## Teks Pilihan
Menurut Dr. Hisanori Kato, kehidupan agama di Jepang lebih berfokus pada niat dan perbuatan baik daripada formalitas agama. Banyak orang Jepang percaya bahwa yang terpenting dalam kehidupan adalah bertindak baik terhadap sesama, daripada sekadar pergi ke tempat ibadah. Dalam pandangan mereka, agama bukan hanya soal ritual, melainkan bagaimana seseorang menjalani kehidupan dengan baik dan benar.

 

Fenomena unik dalam kehidupan keagamaan Jepang adalah perpaduan antara Shinto dan Budha, yang dikenal dengan istilah Shinbutsu Shuugo. Shinto, yang percaya pada banyak dewa atau "kami", berfokus pada kekuatan alam dan leluhur, sementara agama Budha mengajarkan tentang pemahaman diri dan pencapaian spiritual. Di banyak tempat di Jepang, kuil Shinto dan Budha sering kali berdampingan, dan masyarakat mengunjungi keduanya sesuai dengan kebutuhan spiritual mereka.

## Deskripsi Tugas
Tuliskan kembali bagian teks pilihan mulai dari "Menurut Dr. Hisanori" dan berakhir pada "baik dan benar.", lalu ganti "tempat ibadah" dengan "rumah ibadah".

## Informasi
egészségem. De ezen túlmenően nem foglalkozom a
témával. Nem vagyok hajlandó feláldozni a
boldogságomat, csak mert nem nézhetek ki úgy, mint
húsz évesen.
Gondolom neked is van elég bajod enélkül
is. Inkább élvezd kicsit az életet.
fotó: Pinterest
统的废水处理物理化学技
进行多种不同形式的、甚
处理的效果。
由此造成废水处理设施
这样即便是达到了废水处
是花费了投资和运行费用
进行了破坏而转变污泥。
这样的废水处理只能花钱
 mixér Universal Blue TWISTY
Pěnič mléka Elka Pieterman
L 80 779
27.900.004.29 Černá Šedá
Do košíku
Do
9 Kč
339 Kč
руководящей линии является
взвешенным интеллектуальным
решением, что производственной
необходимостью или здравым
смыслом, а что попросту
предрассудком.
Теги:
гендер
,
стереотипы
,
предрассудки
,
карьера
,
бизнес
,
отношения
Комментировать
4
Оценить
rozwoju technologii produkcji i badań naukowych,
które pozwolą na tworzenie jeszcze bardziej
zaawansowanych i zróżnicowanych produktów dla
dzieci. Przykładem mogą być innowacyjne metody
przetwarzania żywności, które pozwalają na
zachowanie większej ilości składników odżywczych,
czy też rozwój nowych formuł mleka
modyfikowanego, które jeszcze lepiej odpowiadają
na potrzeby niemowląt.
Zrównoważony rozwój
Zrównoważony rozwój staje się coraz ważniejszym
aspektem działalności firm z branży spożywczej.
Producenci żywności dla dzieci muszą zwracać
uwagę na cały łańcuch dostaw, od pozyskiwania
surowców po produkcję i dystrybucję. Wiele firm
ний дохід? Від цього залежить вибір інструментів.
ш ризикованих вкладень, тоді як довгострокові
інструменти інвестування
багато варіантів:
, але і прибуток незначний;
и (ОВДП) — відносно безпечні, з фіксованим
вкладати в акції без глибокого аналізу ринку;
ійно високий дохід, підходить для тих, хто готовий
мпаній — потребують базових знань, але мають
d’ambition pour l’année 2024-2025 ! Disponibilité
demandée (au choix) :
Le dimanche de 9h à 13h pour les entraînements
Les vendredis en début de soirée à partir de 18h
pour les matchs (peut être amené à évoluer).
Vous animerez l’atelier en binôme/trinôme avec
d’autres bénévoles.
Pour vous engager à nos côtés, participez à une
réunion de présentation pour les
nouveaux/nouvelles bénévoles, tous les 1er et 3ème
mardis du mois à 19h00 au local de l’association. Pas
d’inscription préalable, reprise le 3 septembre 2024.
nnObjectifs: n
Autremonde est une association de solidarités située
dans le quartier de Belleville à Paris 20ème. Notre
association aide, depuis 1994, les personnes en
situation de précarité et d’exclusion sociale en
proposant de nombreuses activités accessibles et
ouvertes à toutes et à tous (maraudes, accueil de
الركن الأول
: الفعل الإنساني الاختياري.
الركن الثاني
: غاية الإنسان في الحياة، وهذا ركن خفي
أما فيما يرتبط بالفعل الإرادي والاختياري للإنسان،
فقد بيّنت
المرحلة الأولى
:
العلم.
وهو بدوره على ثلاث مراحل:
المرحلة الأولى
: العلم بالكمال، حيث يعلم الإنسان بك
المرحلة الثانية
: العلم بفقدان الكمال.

## Jawaban Latihan
Menurut Dr. Hisanori Kato, kehidupan agama di Jepang lebih berfokus pada niat dan perbuatan baik daripada formalitas agama. Banyak orang Jepang percaya bahwa yang terpenting dalam kehidupan adalah bertindak baik terhadap sesama, daripada sekadar pergi ke rumah ibadah. Dalam pandangan mereka, agama bukan hanya soal ritual, melainkan bagaimana seseorang menjalani kehidupan dengan baik dan benar.